Ce 31 août, la Société Française d'Écologie et d'Évolution (SFE2) attribuait son Grand Prix 2026 à Didier Gascuel, professeur en écologie marine à l'Institut Agro Rennes-Angers, pour l'ensemble de ses recherches. En janvier 2025, Science & Vie lui offrait une carte blanche que vous pouvez lire ci-d…
Résumé
Critique de notre modèle actuel
Didier Gascuel, professeur en écologie marine, dénonce dans cet entretien notre façon de penser comme dépassée, car elle ne prend pas en compte l’impérieuse nécessité d’une adaptation permanente des sociétés humaines face aux changements environnementaux.
Selon lui, cette approche est une négation du vivant, car elle ignore les mécanismes naturels d’évolution et de résilience des écosystèmes.

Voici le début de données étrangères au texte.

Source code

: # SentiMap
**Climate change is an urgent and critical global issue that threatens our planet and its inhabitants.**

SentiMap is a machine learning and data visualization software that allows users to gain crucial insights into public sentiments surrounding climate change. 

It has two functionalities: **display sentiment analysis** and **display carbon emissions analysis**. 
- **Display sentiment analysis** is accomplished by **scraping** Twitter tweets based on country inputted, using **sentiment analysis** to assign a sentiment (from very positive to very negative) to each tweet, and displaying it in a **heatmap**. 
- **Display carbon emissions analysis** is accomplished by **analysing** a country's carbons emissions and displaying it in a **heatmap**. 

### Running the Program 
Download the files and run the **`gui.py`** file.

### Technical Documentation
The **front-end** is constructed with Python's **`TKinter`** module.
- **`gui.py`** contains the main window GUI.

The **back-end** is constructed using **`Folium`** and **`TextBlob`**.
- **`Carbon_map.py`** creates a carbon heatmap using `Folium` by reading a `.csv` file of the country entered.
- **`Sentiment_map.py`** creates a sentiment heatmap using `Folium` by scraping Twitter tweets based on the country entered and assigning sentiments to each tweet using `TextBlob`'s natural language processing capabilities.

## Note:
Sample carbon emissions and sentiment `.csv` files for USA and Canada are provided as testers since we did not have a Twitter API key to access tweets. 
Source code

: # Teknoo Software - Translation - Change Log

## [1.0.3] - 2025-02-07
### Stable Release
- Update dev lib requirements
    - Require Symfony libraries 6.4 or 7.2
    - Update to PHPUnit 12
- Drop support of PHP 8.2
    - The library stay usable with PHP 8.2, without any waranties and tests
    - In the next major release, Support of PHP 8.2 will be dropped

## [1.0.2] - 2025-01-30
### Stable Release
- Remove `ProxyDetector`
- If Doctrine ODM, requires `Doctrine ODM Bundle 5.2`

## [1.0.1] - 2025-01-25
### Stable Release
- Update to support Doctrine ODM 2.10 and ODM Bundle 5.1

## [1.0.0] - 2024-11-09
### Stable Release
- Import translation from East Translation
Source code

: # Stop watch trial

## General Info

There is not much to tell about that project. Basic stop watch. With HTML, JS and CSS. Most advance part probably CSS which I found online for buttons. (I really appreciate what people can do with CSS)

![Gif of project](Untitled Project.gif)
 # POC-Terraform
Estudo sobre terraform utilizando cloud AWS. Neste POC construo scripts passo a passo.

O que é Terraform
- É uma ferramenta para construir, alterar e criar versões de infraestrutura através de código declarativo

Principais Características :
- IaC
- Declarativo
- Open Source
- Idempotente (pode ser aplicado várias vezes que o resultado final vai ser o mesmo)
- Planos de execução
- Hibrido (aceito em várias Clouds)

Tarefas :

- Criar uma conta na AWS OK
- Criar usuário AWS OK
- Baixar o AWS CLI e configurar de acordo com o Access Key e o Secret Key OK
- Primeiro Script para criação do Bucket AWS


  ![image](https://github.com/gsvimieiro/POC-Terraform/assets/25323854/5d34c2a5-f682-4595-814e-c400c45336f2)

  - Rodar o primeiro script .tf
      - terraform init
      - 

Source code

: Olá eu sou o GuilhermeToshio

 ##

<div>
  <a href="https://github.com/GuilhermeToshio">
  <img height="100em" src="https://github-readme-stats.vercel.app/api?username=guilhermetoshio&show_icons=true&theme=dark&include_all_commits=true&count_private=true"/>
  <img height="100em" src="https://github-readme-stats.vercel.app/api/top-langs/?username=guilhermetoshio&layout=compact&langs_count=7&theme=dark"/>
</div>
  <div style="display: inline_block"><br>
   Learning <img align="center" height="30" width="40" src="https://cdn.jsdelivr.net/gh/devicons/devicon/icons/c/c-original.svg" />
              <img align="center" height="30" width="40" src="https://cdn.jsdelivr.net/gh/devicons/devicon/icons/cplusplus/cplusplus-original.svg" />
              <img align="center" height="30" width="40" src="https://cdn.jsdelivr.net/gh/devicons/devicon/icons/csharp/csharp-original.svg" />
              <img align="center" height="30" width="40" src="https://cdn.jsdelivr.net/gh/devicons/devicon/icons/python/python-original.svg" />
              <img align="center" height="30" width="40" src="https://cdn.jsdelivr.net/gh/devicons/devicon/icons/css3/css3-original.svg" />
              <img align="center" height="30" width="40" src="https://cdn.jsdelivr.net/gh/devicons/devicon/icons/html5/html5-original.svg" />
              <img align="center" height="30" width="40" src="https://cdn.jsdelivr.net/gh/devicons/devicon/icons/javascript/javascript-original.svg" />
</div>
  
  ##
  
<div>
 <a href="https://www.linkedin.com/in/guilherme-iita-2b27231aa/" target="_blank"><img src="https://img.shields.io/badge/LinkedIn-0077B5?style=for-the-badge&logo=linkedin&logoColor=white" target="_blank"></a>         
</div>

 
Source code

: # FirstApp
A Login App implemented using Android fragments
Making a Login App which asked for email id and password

Gascuel souligne que les modèles économiques et politiques actuels, souvent linéaires et prévisionnels, ne permettent pas de s’adapter aux perturbations brutales ou aux crises écologiques, comme le réchauffement climatique ou l’effondrement de la biodiversité.
Il cite en exemple les pratiques de pêche industrielle, qui ont conduit à l’épuisement de 90 % des stocks de poissons commerciaux en moins d’un siècle, illustrant ainsi l’incapacité des systèmes humains à intégrer la dynamique complexe du vivant.